Turkey’s parliament extended the emergency rule that was declared in the wake of last year’s coup attempt by another three months on July 17. This marks the fourth time the government has asked the legislature to extend the state of emergency. The emergency rule allows the government to rule by decree.
The government maintains that the state of emergency and the purges are necessary to confront the threats the Gulenist network poses to the country’s national security. The Gulenists had infiltrated the country’s key institutions, including the judiciary, the military and the police force prior to the coup attempt and paralysed elements of the entire system, according to the government.
In speeches in Ankara and Istanbul over the weekend, President Recep Tayyip Erdogan vowed to continue the crackdown on the suspected coup plotters and their supporters. The government holds the US-based Islamic cleric Fethullah Gulen and his followers responsible for the botched putsch. Since emergency rule was imposed last year, about 50,000 people were arrested and nearly 120,000 were dismissed from state institutions, while 965 companies with assets of around TRY 41bn ($11.3bn) were seized.

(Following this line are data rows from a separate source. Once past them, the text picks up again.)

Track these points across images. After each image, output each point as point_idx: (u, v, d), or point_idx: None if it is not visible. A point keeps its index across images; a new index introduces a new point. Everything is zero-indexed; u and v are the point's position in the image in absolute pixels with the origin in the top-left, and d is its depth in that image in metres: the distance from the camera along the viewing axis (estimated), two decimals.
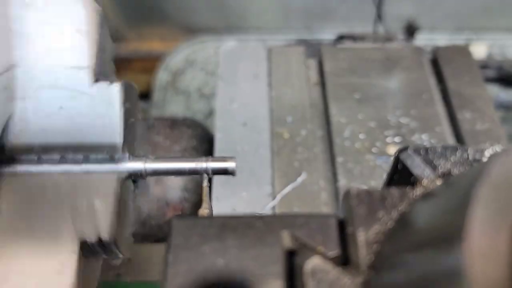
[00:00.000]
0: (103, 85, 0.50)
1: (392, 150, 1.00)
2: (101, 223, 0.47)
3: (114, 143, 0.50)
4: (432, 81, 1.13)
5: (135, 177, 0.51)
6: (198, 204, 1.11)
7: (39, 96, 0.50)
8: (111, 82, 0.51)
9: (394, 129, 1.03)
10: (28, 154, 0.50)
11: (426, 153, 0.36)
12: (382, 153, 0.99)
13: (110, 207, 0.48)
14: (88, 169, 0.50)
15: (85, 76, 0.50)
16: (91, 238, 0.47)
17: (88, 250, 0.48)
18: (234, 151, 1.03)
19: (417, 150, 0.36)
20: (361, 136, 1.02)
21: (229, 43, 1.24)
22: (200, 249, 0.32)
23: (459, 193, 0.26)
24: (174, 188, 1.12)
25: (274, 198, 0.94)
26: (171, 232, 0.32)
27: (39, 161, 0.50)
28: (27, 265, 0.45)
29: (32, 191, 0.49)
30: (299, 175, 0.97)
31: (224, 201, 0.95)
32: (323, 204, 0.93)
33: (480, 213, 0.22)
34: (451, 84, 1.10)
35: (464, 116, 1.04)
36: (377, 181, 0.94)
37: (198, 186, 1.13)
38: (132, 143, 0.54)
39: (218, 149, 1.03)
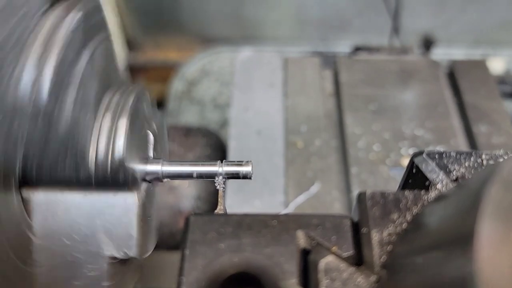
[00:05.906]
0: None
1: (406, 162, 0.99)
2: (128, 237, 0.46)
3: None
4: (447, 94, 1.13)
5: (152, 180, 0.52)
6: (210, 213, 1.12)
7: None
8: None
9: (408, 140, 1.03)
10: None
11: (440, 158, 0.36)
12: (396, 165, 0.99)
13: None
14: None
15: None
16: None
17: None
18: (247, 159, 1.03)
19: (431, 155, 0.36)
20: (376, 147, 1.02)
21: (245, 52, 1.25)
22: (216, 245, 0.32)
23: (471, 193, 0.25)
24: (187, 196, 1.12)
25: (286, 206, 0.94)
26: (188, 227, 0.33)
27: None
28: None
29: None
30: (313, 184, 0.97)
31: (237, 209, 0.95)
32: None
33: (491, 211, 0.22)
34: (467, 98, 1.10)
35: (480, 130, 1.03)
36: None
37: (210, 195, 1.14)
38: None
39: (231, 157, 1.04)
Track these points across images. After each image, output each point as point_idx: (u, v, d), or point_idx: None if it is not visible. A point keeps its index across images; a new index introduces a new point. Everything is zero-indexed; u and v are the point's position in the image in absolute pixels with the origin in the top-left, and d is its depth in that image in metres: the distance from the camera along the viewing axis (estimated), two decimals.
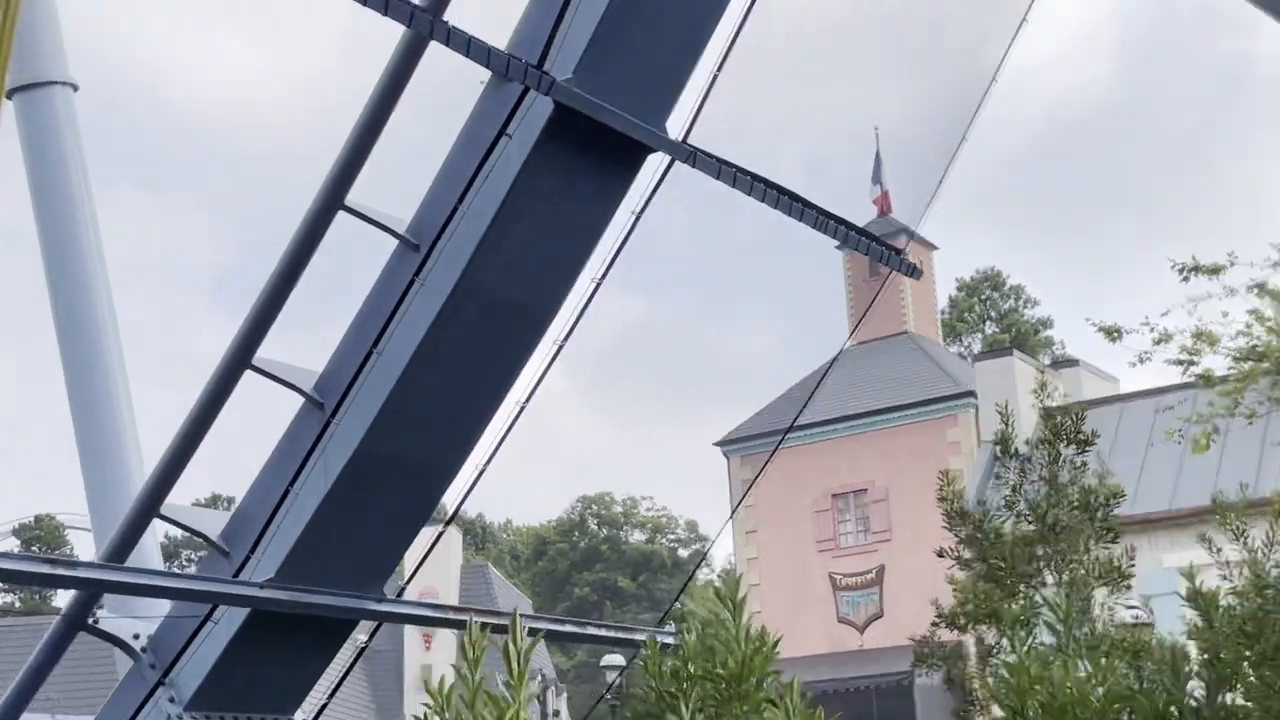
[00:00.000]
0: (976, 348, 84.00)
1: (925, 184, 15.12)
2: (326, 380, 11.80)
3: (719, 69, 12.19)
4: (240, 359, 11.65)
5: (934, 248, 49.75)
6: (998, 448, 10.78)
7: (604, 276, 12.36)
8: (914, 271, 14.80)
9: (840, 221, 13.64)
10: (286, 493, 11.52)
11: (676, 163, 12.03)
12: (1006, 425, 10.48)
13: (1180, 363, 15.90)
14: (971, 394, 42.71)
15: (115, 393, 21.50)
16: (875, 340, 47.63)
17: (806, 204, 13.03)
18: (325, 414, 11.63)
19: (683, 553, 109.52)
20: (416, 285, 11.22)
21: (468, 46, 10.20)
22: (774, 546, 45.05)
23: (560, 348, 12.40)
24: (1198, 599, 8.81)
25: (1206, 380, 16.09)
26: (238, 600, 11.38)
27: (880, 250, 14.04)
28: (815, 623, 43.97)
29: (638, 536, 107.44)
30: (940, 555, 10.52)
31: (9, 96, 18.85)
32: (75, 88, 22.20)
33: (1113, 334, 16.06)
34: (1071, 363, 35.09)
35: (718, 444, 48.61)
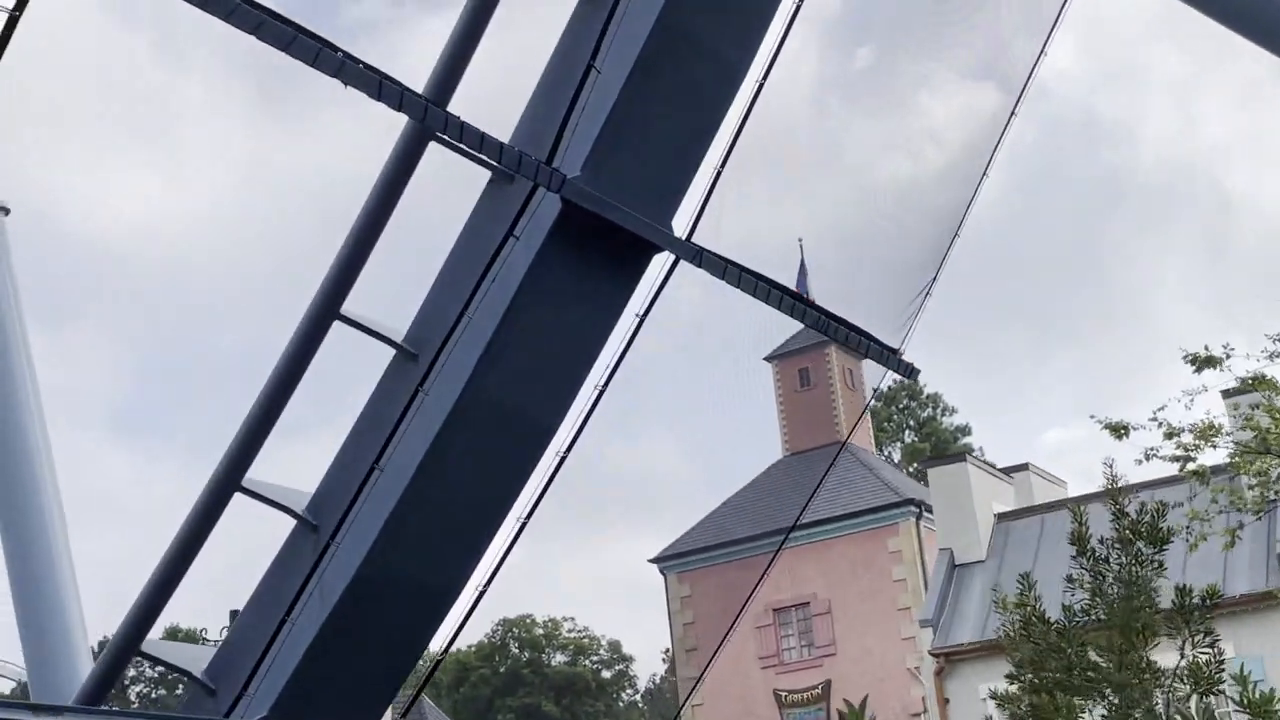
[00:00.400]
0: (897, 457, 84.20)
1: (912, 284, 14.78)
2: (321, 500, 11.10)
3: (722, 166, 11.82)
4: (229, 481, 10.92)
5: (864, 356, 49.53)
6: (1074, 548, 10.26)
7: (607, 382, 11.81)
8: (911, 372, 14.42)
9: (840, 321, 13.30)
10: (282, 623, 10.71)
11: (681, 262, 11.61)
12: (1080, 524, 9.98)
13: (1177, 459, 15.74)
14: (911, 502, 42.41)
15: (51, 529, 20.43)
16: (809, 450, 47.32)
17: (809, 304, 12.72)
18: (321, 536, 10.91)
19: (606, 674, 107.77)
20: (420, 397, 10.60)
21: (480, 142, 9.73)
22: (716, 664, 44.12)
23: (563, 459, 11.80)
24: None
25: (1200, 477, 15.90)
26: None
27: (879, 350, 13.67)
28: None
29: (560, 659, 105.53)
30: (1018, 667, 9.83)
31: None
32: (6, 211, 21.32)
33: (1119, 431, 15.84)
34: (1021, 467, 35.02)
35: (653, 560, 47.77)
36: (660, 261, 11.67)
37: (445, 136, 10.54)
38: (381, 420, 10.91)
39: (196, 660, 11.46)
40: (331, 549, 10.69)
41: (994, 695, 10.01)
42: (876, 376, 14.34)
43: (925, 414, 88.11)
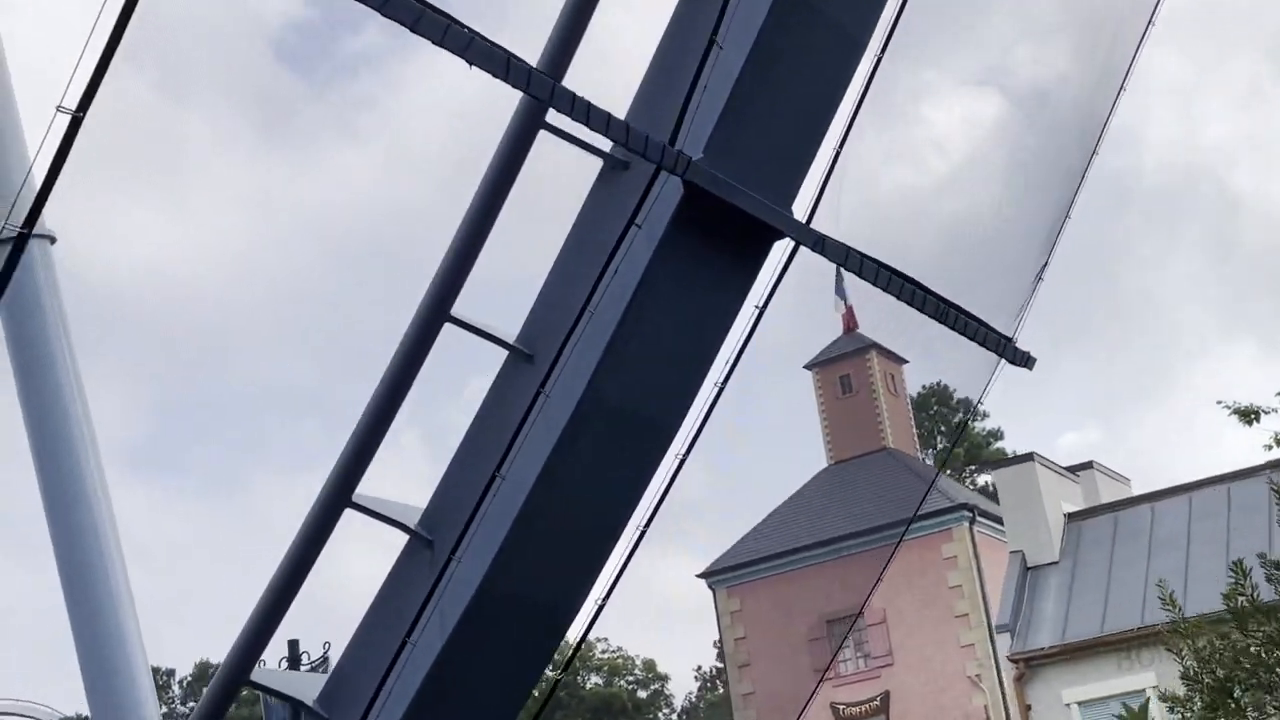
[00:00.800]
0: (929, 463, 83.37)
1: (1020, 272, 14.13)
2: (435, 514, 10.47)
3: (841, 146, 11.18)
4: (339, 496, 10.31)
5: (904, 361, 49.03)
6: None
7: (727, 379, 11.16)
8: (1028, 361, 13.74)
9: (960, 311, 12.64)
10: (401, 646, 10.06)
11: (802, 249, 10.97)
12: None
13: None
14: (965, 507, 41.64)
15: (109, 560, 19.83)
16: (855, 458, 46.59)
17: (929, 293, 12.06)
18: (437, 553, 10.28)
19: (642, 694, 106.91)
20: (541, 400, 9.95)
21: (607, 124, 9.10)
22: (770, 680, 43.36)
23: (682, 462, 11.15)
24: None
25: None
26: None
27: (996, 339, 13.01)
28: None
29: (595, 680, 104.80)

The main opposition party Republican People’s Party (CHP) criticised the extension of the emergency rule: “The state of emergency has merely harmed the economy and polarised the entire population of Turkey,” CHP group deputy Engin Altay told reporters on July 17, Hurriyet Daily News reported.
CHP leader Kemal Kilicdaroglu said his party would carry out more street protests. Kilicdaroglu concluded his three-week “Justice March” with a massive rally in Istanbul on July 9. The opposition leader set out from the capital Ankara on June 15 after one of his deputies, Enis Berberoglu, was jailed on espionage charges. At the Istanbul rally Kilicdaroglu called for an end to the state of emergency.
Meanwhile the government has claimed that more than 6mn people attended the nationwide events which marked the first anniversary of the failed coup.